Sun, Jul 16 2017 11:50pm IST 10
BellaM
BellaM
2273 Posts
I hear you on the cutting. But it may be a necessary evil. Sometimes you need to get the feel, and the atmosphere, down and then cut. Up to you, obviously, but I think it might be wrong to think of your longer word counts as wasted. Good luck with whatever approach you use.
Mon, Jul 17 2017 11:30am IST 11
Hil
Hil
1019 Posts

I'm going the other way from most of these comments - turn it into a flash. In my opinion you hardly need any of the news bulletin. The focus could be his arrogance/naivety, followed by the discovery of the two little drops of blood, which I think is a great ending. Go for 300 words!?

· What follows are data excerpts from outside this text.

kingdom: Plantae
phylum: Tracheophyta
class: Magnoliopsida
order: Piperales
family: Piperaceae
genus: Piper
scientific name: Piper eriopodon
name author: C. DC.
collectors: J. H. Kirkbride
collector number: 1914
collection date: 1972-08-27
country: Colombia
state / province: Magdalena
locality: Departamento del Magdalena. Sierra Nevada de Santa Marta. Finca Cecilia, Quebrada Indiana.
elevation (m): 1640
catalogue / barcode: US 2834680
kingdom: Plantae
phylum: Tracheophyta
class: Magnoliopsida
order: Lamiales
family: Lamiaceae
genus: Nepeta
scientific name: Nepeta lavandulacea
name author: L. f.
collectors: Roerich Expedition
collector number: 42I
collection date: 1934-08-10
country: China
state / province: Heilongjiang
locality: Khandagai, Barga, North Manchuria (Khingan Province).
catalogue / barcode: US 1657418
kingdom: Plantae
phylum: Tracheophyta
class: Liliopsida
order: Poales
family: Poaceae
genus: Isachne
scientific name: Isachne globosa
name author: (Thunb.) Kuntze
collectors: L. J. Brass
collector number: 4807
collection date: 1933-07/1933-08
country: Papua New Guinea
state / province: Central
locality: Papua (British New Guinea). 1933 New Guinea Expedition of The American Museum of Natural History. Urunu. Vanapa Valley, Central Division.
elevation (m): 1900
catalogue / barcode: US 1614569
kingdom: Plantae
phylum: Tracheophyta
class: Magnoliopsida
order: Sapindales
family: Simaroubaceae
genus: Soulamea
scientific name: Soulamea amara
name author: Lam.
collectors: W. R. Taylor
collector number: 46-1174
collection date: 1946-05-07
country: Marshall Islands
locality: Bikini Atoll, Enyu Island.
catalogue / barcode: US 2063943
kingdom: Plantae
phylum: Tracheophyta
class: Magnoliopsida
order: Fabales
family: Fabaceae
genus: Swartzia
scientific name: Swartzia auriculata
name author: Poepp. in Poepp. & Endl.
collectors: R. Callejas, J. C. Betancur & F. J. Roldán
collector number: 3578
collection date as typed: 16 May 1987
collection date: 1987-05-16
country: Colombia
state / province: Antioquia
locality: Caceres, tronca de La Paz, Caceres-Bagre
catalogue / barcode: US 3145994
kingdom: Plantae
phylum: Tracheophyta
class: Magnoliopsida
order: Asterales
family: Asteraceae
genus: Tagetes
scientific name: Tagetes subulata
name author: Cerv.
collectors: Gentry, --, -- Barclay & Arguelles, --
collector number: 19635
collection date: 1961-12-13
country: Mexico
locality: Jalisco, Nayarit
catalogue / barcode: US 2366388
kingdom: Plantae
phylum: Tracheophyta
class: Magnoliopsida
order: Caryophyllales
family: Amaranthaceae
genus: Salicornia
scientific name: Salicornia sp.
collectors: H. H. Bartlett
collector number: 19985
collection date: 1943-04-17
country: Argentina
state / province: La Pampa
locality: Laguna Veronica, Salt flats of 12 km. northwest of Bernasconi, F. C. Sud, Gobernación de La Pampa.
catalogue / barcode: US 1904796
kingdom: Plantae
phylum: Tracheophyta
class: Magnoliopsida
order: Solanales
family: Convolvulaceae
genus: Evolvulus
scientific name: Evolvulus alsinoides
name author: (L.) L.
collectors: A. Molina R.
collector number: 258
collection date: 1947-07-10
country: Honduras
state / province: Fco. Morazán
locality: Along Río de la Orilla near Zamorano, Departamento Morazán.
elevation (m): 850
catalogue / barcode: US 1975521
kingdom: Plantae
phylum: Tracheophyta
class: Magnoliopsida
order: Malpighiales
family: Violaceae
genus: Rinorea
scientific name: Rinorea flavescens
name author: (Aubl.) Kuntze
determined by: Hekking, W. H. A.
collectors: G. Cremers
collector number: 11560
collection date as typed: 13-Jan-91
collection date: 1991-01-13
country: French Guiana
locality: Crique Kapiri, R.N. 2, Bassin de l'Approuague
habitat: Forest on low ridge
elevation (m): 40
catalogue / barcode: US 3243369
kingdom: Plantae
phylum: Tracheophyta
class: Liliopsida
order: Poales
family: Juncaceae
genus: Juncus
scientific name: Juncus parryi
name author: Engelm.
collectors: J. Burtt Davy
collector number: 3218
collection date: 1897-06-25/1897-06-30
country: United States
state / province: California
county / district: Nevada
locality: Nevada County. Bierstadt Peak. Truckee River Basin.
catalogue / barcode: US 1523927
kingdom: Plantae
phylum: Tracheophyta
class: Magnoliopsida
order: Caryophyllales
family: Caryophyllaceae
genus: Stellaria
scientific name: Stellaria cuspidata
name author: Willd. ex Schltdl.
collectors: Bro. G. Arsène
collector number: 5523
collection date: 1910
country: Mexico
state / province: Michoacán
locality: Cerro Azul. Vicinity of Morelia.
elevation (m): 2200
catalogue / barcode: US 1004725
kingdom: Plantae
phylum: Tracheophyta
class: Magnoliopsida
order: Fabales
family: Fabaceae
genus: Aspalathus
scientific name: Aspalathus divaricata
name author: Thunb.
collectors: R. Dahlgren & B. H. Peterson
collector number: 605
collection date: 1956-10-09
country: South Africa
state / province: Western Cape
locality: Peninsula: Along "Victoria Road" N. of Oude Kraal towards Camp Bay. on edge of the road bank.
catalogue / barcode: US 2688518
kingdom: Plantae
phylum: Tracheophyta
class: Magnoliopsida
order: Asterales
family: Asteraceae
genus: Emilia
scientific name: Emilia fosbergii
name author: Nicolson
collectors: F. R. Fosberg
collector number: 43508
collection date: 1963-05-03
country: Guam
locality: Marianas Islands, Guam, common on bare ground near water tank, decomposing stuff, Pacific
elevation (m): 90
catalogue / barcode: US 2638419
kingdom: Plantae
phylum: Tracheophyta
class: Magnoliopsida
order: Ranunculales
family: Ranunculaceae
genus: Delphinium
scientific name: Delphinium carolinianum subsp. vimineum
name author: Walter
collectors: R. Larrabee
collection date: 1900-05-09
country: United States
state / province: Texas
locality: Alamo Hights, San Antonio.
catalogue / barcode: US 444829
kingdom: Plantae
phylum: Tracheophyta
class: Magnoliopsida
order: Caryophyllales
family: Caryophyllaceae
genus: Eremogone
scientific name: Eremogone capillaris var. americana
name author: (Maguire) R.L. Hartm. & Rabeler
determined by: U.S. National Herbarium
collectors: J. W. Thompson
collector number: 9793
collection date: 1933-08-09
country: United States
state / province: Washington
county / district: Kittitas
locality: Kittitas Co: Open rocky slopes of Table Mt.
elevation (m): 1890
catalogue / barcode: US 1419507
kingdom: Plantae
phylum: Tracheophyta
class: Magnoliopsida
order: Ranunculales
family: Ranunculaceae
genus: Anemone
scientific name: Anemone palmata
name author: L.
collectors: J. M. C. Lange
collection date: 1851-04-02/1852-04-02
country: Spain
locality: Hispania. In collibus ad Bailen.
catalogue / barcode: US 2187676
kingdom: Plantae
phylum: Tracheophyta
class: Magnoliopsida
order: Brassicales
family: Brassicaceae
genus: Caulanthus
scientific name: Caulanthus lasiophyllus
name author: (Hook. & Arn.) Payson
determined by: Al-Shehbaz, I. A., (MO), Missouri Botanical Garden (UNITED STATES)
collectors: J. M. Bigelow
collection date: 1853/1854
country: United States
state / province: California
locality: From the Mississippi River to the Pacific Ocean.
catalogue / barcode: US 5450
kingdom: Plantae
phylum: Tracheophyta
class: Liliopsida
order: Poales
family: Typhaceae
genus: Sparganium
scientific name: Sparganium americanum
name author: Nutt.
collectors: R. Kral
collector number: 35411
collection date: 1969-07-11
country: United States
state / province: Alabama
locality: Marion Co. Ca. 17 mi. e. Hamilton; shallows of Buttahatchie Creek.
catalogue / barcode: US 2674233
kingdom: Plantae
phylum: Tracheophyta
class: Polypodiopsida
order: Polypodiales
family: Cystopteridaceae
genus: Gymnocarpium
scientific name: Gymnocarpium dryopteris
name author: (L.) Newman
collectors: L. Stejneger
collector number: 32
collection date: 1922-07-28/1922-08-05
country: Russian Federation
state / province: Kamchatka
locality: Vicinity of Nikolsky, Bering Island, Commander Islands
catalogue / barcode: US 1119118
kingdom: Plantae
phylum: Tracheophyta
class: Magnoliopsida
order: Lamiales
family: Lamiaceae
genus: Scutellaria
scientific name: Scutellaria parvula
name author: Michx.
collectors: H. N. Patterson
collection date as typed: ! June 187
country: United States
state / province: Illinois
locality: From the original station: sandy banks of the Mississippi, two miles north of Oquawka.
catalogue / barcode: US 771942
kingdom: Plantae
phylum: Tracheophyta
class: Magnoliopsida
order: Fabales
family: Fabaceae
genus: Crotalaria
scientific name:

(But I'm a bit obsessed with flash at the moment!)

Good luck, whichever way you go.

Wed, Jul 19 2017 04:11pm IST 12
Ian Blackwell
Ian Blackwell
20 Posts
Yeah I think maybe using the word "wasted" is harsh because I did learn a lot from it BellaM.
Hi Hil. Yeah I could turn it into a flash; it would be good practice for me I reckon. What defines a flash in terms of word count? Do you know any good sources of flash fiction that I would read? Thanks.